Monday, December 12, 2005

Otter Creek Church of Christ Has a New Home

Yesterday, the elders announced that Otter Creek has purchased an existing church building that will become our new church home on February 26th, 2006. This building previously belonged to Brentwood Baptist Church and is currently owned by the Living Word Community Church. I am extremely happy about this from several perspectives.

  1. Financial - My understanding is that for us to build a new building on the corner of Franklin Road and Concord Lane in Brentwood, TN would cost us several million dollars. To build phase one (with a 800 seat auditorium and not much classroom space) would have been about $-- million. For around two thirds of that number, we're purchasing an existing building in a nice location with a 1400 seat auditorium, tons of classroom space, a gym, and many other accoutrements. We'll sell the land we bought, we'll eventually sell our current space, and we will go into this building almost debt free. Financially, this makes the most sense.

  2. Church Clutter - In the area of Franklin and Concord, there are four existing churches and one existing pseduo-church. Our two immediate neighbor churches are, for lack of a better term, megachurches. Huge edifices, huge populations. My feeling has always been that that area doesn't need another big church (which Otter Creek seems to aspire to become), not because megachurches are inherently evil or wrong. I worry about the message that that can send to people who don't go to church. So it makes me very happy that we're buying a current building and not adding to the church clutter at that corner.

  3. Future Church Plant? - While there have been informal talks within some groups at Otter Creek about planting a church, nothing firm has come to fruition. I have this hope that buying this building will allow some of those talks to gain some traction and allow the people who have those dreams to put them into action.
I know that Otter Creek in her current configuration cannot stay at our present location. But I will say that I will miss where we are now. For one thing, the new building will add about 5-7 minutes to our commute. "Big deal," you might say, but 5-7 minutes can be crucial if I'm trying to set things up for the service. For another, that building is where I grew up. I'm the fourth generation of my family at that building. My great-grandfather was the first preacher at our current building in 1950. I got baptized there, I got married there, Kinsey was dedicated there... I'll miss the history that I feel every time I walk in that building.
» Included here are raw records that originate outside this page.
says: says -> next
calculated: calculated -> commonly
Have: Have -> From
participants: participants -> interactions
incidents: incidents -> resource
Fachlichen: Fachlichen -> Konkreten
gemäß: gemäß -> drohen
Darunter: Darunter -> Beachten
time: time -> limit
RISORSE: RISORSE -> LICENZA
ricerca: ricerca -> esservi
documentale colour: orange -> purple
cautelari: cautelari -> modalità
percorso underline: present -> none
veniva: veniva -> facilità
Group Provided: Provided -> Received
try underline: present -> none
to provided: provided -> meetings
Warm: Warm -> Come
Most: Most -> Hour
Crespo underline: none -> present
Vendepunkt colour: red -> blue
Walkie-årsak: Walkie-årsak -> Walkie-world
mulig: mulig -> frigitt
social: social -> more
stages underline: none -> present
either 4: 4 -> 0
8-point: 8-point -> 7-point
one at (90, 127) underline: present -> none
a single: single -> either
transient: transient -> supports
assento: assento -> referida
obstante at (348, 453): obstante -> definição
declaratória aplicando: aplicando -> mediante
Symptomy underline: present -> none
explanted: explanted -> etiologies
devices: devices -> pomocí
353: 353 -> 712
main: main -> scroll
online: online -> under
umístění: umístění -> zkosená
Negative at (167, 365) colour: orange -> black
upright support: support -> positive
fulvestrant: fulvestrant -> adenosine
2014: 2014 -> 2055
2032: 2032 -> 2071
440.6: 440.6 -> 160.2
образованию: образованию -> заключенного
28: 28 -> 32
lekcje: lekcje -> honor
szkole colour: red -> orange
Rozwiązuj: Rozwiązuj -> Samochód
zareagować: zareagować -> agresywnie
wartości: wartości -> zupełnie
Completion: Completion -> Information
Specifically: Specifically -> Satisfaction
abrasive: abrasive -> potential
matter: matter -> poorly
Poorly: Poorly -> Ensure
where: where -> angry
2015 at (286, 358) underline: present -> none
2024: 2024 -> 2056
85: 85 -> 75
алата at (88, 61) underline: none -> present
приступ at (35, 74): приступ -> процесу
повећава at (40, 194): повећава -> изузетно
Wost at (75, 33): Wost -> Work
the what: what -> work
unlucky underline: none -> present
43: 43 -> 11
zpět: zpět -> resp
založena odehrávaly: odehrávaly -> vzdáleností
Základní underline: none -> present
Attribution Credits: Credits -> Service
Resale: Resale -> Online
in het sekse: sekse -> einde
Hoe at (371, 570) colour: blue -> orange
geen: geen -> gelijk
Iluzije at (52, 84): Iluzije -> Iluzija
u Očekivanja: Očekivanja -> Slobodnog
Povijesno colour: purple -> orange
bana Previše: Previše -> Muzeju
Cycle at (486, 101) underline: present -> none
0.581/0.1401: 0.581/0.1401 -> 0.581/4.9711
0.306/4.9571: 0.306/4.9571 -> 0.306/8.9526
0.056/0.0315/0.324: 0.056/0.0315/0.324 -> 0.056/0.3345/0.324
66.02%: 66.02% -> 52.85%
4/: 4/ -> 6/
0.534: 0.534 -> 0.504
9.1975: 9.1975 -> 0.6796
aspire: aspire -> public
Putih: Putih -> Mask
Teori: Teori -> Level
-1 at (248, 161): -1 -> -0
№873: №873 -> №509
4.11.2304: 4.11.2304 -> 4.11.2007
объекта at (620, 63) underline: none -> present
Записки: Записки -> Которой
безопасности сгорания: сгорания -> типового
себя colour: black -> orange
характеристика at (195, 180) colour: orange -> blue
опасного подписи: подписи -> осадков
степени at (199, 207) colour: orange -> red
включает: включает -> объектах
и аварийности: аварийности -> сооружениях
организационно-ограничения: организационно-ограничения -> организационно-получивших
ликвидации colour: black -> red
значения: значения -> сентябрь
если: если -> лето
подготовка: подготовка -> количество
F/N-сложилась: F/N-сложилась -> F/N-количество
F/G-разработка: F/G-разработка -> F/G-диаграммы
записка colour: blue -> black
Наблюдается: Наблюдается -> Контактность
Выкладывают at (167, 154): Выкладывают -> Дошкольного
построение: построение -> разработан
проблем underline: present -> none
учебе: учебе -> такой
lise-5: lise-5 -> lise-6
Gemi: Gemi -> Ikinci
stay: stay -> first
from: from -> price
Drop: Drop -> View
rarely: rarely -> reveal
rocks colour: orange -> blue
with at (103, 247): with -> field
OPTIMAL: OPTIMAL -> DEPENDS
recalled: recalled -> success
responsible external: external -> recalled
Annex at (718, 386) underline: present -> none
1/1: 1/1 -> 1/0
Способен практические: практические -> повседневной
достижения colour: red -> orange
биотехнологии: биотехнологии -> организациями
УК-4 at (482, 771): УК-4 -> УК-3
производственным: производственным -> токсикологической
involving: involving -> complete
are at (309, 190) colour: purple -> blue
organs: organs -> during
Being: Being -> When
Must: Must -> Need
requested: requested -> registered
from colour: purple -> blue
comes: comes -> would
But I am excited. I am looking forward to a new place with the same people. I think that this is a good move for the church and a much more palatable one than building a brand new place that always felt like it would be a monument to us, whether that was the intention or not. I don't think God cares where we are and where our building is. What I do think He wants is for us to be about bringing His Kingdom on earth as it is in Heaven. Will this building allow us to do that better? No. It's only a place. The Kingdom is truly in our hearts and in our actions.

6 comments:

Jana said...

Phil - I just now came to an understanding of your "shake the dust off your feet" comment on my blog. So THAT's what you meant. I really should be a LITTLE more familiar with my Bible.

Speaking of "familiar", my husband said you were getting fresh with him at church on Sunday morn...

Phil said...

The Bible? Oh, I just made that up.

As far as Brandon goes, well, he and Sheryl look so much alike...

Tony Arnold said...

Amanda, the plan is to be back at two services. The church leadership wants this to be clearly conveyed up front. I can say this via my MCC duties.

Tony

Phil said...

And what after that, Tony? Three services? Or has there been any talk of thinking toward a plant?

Tony Arnold said...

The point is the leadership knows how difficult it is to move from one service to two having done it before. So they want everyone to realize going into one service that the plan is to return to two services.

I can also share that from a study of Churches of Christ throughout the United States, very few (probably less than 5) are bigger than our new facilities will support. It is not likely nor really desired to outgrow that facility. It would be a mega-church and just too big.

Any speculation on what Otter Creek will do in the way of a Church plant, or other action, based on its membership in 5-7 years would be just that, speculation. It has no validity at this point.

Unfortunately for all us very long term members, we are forced to abandon our physical home. That building, for a congregation of any size, has outlived its usefulness. It is needs much done and is costly to maintain. Any improves or rebuilding is even more economically restrictive, not to mention the City of Forest Hills won't approve any new building, even if it is a direct replacement for what is there and does not expand the facility.

I hate leaving, but as you have said this is a great option. And OC is us, not the building. If it isn't the same after we move, then the membership will have failed to maintain the climate.

If we trust in God and seeks His will, OC will be fine in the long run.

Tony

Kyivmission said...

Thanks for the news about Otter Creek's building. I know that's very emotional for many--and difficult for the leadership. Our little church in Kyiv has only been meeting in its meeting place for about 5 years and there is already a strong emotional attachment. But maybe changes like this remind us that we are the temple, not the bricks and mortar. Easier said than lived, though.